-------- Records for this exercise
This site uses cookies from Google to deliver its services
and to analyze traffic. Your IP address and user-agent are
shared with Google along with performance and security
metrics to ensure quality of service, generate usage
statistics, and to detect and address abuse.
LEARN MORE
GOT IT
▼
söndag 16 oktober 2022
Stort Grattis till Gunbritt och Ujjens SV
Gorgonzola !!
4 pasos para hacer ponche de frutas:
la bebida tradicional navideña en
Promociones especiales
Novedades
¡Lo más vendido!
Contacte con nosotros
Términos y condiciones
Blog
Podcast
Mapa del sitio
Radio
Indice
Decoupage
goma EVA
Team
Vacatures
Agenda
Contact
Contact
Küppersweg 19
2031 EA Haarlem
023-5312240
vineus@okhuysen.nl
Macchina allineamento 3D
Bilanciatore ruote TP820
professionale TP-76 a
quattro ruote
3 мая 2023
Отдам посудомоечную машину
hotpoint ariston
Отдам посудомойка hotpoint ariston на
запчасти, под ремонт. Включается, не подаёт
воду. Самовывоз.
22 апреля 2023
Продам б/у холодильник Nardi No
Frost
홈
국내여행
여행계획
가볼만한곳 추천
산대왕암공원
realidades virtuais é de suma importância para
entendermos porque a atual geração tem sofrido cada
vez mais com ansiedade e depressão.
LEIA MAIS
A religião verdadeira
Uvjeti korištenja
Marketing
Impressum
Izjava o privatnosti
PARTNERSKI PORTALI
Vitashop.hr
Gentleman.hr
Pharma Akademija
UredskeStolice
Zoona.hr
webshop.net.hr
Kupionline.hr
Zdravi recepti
----------------
■ Action item
Across the entries, how many lines include the string "ruote"? The answer should be only a number.

■ Solution for this problem
2